I overlooked this one with my previous answer:
I'll agree, restarts/reboots can be a drag, but I'm willing to bet that most systems demanding continuos time stamping will be running duplicate/triplicate/multi-cate systems with non-conflicting, single system maintenance schedules. Or, maybe not!
Hook, line and sinker, xairbus !
In the VMS world the related heading is "Cluster".
There are identically named functions in the *nix and Win world which must not be
confused with VMS clustering. VMS clustering means full access to any ressource
(no matter if hard- or software) on any node worlwide being a member of a given
VMS Cluster. Say you can access a remote system's HDD or DVD or tape drives just
as if they would be sitting in the computer beneath your desk. Furthermore you can
upgrade single Cluster members while the other nodes will continue to service the
users without any sign of downtime.
The above is a tad abstract, so here is a report from real life:
=======================================================
If cluster uptimes are going to be boasted about, here is our story.
We are running several major applications for the Regio Politie Amsterdam-Amstelland
(compare Greater Amsterdam Police). Call room, Criminal Investigation,
Recognation Service etc. are really in demand 7*24!

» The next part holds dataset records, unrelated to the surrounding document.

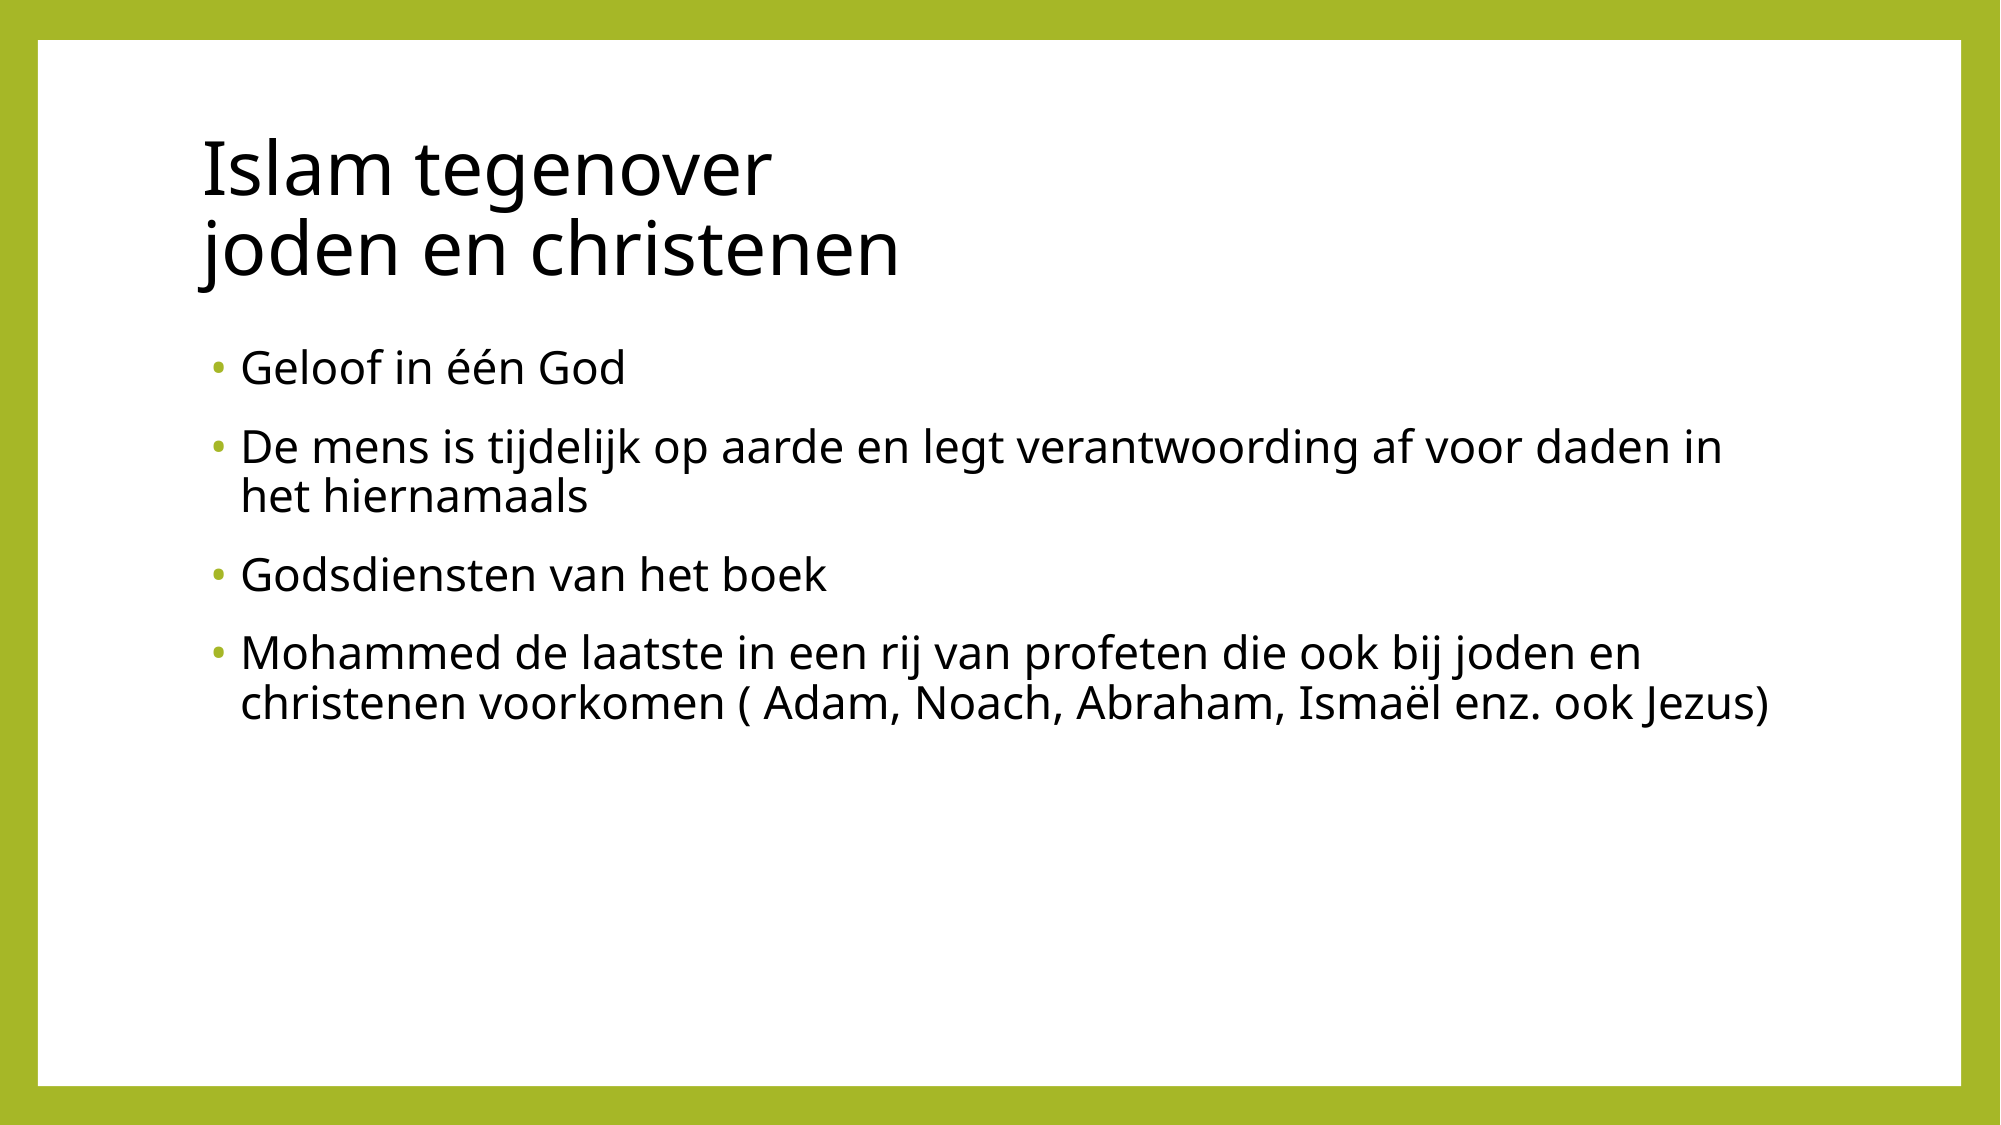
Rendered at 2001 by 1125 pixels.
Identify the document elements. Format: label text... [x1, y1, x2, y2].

list Geloof in één God De mens is tijdelijk op aarde en legt verantwoording af voor daden in het hiernamaals Godsdiensten van het boek Mohammed de laatste in een rij van profeten die ook bij joden en christenen voorkomen ( Adam, Noach, Abraham, Ismaël enz. ook Jezus) [187, 337, 1807, 1000]
title Islam tegenover joden en christenen [187, 99, 1808, 323]
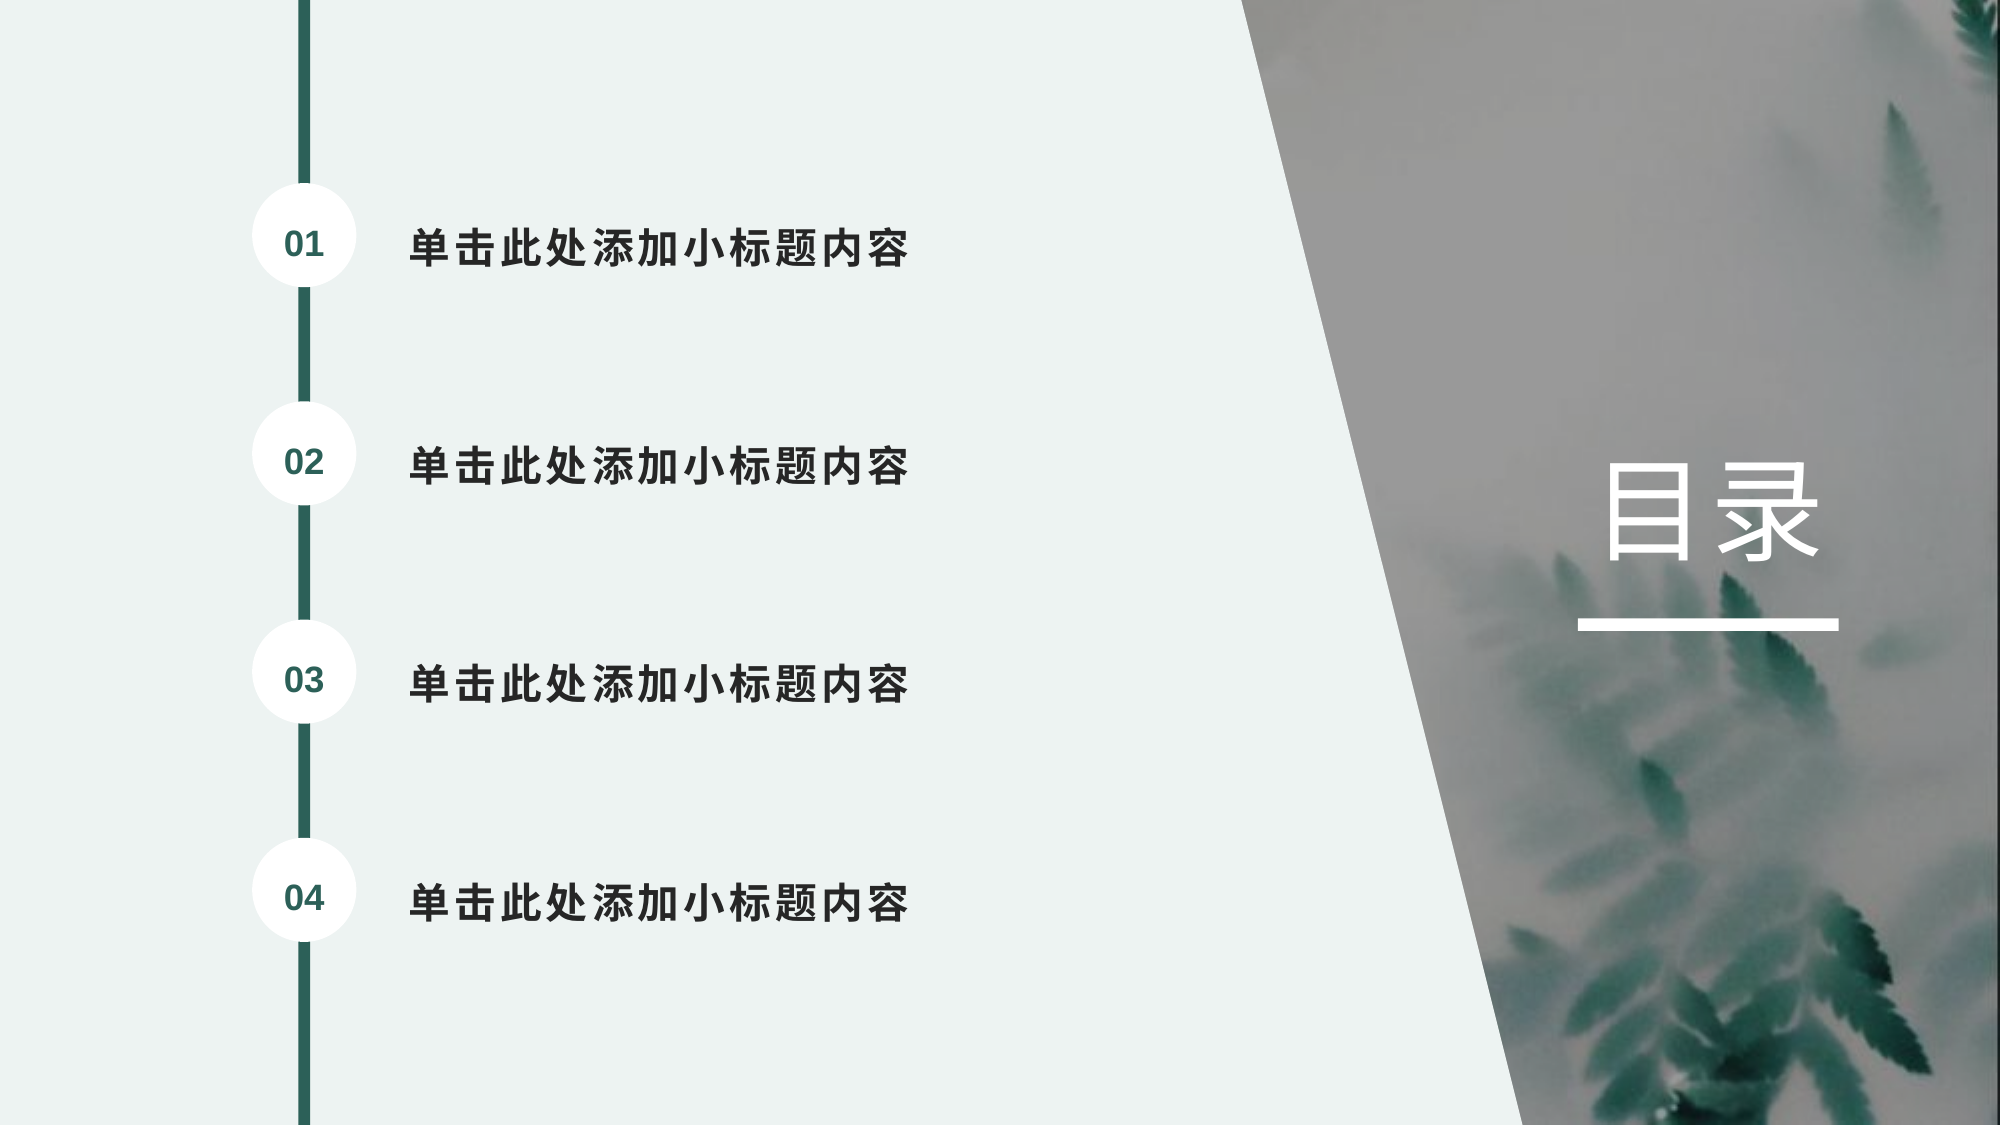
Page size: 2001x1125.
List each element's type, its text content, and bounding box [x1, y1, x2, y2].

text_box [298, 0, 311, 183]
text_box 单击此处添加小标题内容 [393, 368, 1082, 539]
text_box [298, 942, 311, 1125]
text_box 01 [252, 183, 357, 288]
text_box [298, 724, 311, 838]
text_box 单击此处添加小标题内容 [393, 149, 1082, 321]
text_box 03 [252, 619, 357, 724]
text_box 单击此处添加小标题内容 [393, 586, 1082, 758]
text_box [1577, 617, 1840, 632]
picture [1242, 0, 2000, 1125]
text_box [298, 506, 311, 619]
text_box [298, 287, 311, 401]
text_box 单击此处添加小标题内容 [393, 804, 1082, 976]
text_box 目录 [1526, 410, 1891, 593]
text_box 04 [252, 837, 357, 942]
text_box 02 [252, 401, 357, 506]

April 13 1997 (sunday morning) after a lot of planning and preparing to allow
for offline-police services, there was a 'big bang' total network upgrade,
which interrupted the online services for several hours. We (the VMS group)
took the opportunity to go down and do various changes that are so much more
cumbersome to perform "rolling". At that time the cluster consisted of 2
Alpha 2100's and a VaxStation 4000-90, running VMS 6.2-1H3 (some sopporting
programs were available only on VAX, they were to be replaced by different
ways to do them). In june 1997 a third 2100 was added. In march 1999 we did a
rolling upgrade from V6.2 to 7.1-1H2. A major change came in may 1999 when a
second location (7 KM away) was activated. An FDDI ring was established.

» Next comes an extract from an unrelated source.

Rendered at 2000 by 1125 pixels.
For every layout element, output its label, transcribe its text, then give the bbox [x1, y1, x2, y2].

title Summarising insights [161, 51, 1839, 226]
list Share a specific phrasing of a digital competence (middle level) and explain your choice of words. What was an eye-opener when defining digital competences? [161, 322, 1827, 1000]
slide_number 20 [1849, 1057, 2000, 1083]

A test system (Alpha 1200) was configured into the cluster, and moved to the
other (the "dark") site. Then 2 2100 were removed, tranported over, and added
again. The 1200 left again.
The hardest part was explaining to management that we didn't go down for the move.

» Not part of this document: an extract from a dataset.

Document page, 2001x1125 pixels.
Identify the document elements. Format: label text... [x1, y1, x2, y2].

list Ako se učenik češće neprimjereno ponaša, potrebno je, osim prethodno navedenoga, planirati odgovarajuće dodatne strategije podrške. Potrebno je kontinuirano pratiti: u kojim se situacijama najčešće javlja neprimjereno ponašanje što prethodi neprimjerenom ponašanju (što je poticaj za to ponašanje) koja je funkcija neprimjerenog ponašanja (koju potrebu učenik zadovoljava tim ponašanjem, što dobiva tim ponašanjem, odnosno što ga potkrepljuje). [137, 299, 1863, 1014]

September 2000 an ES40 was added. February 2001 VMS went from 7.1-1H2 to 7.2-1;
the VaxStation was no longer needed and left. In may the "intestines" of the
2100's were moved into 2100A's to satisfy more PCI need. December 2002/january
2003 saw the upgrade to VMS 7.3-1, to prepare for the big change: the 2100A's
were to be replaced and a SAN deployed. After adding 2 ES45's and an ES40,
the data was moved from the HSZ40-connected SCSI disks to (HSG80-connected)SAN.
Over 850 concealed devices, moved at moments when a specific device was unused.
Only 5 of those had to be forced by deliberately breaking availability during
the SLA-specified "potential maintenance window", 0:30-1:00.
Thereafter the 2100A's and the old disks were removed. So now we are running a
cluster with uptime 2420 days, in which the oldest hardware (FDDI concentrators)
is only 1650 days, and the oldest system's age is less half that of the cluster
uptime. Daily peak concurrent usage is some 600+ interactive users, 50+ batch
jobs, 30+ network jobs, and 180+ detached processes ("other mode", mostly
call-room service processes and the server-end of the radio-connected
MobileDataTerminals in the policecars) Even more interesting, because the
signify the need to not go down: weekly LOW usage is some 50+ interactive,
40+ batch, 20+ net, and 170+ detached. The total environment is far from
unchanging: about twice a month some or other application is upgraded (most
support rolling upgrades), and there are about 100-150 mutations in personnel,
and some 200-300 application (de-)autorizations per week.
All this is maintained by only 3 people: Frank Wagenaar (full time)
Anton van Ruitenbeek (40%) and myself (full time).
=======================================================
I think this shows what well-thought hardware and OS design is able to accomplish
and that you are right in that it takes more than a single Computer to deliver permanent
service...
In this connection... the "disaster proof video" is a must see:
http://brightcove.vo.llnwd.net/e1/uds/pd/1160438707001/1160438707001_3492507031001_Disaster-Proof-MPEG2-3BZ7.mp4?pubId=4119874060001&videoId=4657542628001 Regards !
Michel